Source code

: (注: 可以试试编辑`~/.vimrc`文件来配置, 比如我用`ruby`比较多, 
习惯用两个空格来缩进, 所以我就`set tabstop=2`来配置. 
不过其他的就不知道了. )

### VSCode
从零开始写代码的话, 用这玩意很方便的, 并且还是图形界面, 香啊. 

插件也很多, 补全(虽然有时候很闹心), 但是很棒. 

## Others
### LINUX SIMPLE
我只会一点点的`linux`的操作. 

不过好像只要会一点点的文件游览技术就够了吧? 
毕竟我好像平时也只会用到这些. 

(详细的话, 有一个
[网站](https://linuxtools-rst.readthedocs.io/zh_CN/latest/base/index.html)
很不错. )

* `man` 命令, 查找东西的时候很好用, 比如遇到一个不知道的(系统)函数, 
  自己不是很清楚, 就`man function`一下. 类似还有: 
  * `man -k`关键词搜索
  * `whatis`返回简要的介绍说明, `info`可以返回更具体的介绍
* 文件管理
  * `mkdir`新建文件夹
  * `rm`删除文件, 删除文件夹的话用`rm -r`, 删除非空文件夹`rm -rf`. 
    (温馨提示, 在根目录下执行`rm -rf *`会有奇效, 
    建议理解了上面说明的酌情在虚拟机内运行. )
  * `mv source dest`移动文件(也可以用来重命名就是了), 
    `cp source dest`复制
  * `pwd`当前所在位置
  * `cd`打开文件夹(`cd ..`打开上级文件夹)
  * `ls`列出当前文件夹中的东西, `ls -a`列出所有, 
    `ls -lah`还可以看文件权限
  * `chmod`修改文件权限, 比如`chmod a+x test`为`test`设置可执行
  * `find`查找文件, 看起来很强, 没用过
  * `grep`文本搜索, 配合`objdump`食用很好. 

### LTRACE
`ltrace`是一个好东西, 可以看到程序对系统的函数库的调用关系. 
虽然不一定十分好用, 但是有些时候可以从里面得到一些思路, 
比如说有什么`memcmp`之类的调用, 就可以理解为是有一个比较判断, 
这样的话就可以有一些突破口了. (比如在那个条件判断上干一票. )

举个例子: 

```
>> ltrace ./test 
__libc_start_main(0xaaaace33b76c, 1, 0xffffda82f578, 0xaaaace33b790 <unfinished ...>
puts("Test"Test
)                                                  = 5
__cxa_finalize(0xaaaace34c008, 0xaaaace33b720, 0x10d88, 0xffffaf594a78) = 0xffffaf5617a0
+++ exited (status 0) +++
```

____________

=== What the task asks ===
Please return the whole listing, line for line, exactly.

=== Answer ===
Source code

: (注: 可以试试编辑`~/.vimrc`文件来配置, 比如我用`ruby`比较多, 
习惯用两个空格来缩进, 所以我就`set tabstop=2`来配置. 
不过其他的就不知道了. )

### VSCode
从零开始写代码的话, 用这玩意很方便的, 并且还是图形界面, 香啊. 

插件也很多, 补全(虽然有时候很闹心), 但是很棒. 

## Others
### LINUX SIMPLE
我只会一点点的`linux`的操作. 

不过好像只要会一点点的文件游览技术就够了吧? 
毕竟我好像平时也只会用到这些. 

(详细的话, 有一个
[网站](https://linuxtools-rst.readthedocs.io/zh_CN/latest/base/index.html)
很不错. )

* `man` 命令, 查找东西的时候很好用, 比如遇到一个不知道的(系统)函数, 
  自己不是很清楚, 就`man function`一下. 类似还有: 
  * `man -k`关键词搜索
  * `whatis`返回简要的介绍说明, `info`可以返回更具体的介绍
* 文件管理
  * `mkdir`新建文件夹
  * `rm`删除文件, 删除文件夹的话用`rm -r`, 删除非空文件夹`rm -rf`. 
    (温馨提示, 在根目录下执行`rm -rf *`会有奇效, 
    建议理解了上面说明的酌情在虚拟机内运行. )
  * `mv source dest`移动文件(也可以用来重命名就是了), 
    `cp source dest`复制
  * `pwd`当前所在位置
  * `cd`打开文件夹(`cd ..`打开上级文件夹)
  * `ls`列出当前文件夹中的东西, `ls -a`列出所有, 
    `ls -lah`还可以看文件权限
  * `chmod`修改文件权限, 比如`chmod a+x test`为`test`设置可执行
  * `find`查找文件, 看起来很强, 没用过
  * `grep`文本搜索, 配合`objdump`食用很好. 

### LTRACE
`ltrace`是一个好东西, 可以看到程序对系统的函数库的调用关系. 
虽然不一定十分好用, 但是有些时候可以从里面得到一些思路, 
比如说有什么`memcmp`之类的调用, 就可以理解为是有一个比较判断, 
这样的话就可以有一些突破口了. (比如在那个条件判断上干一票. )

举个例子: 

```
>> ltrace ./test 
__libc_start_main(0xaaaace33b76c, 1, 0xffffda82f578, 0xaaaace33b790 <unfinished ...>
puts("Test"Test
)                                                  = 5
__cxa_finalize(0xaaaace34c008, 0xaaaace33b720, 0x10d88, 0xffffaf594a78) = 0xffffaf5617a0
+++ exited (status 0) +++
```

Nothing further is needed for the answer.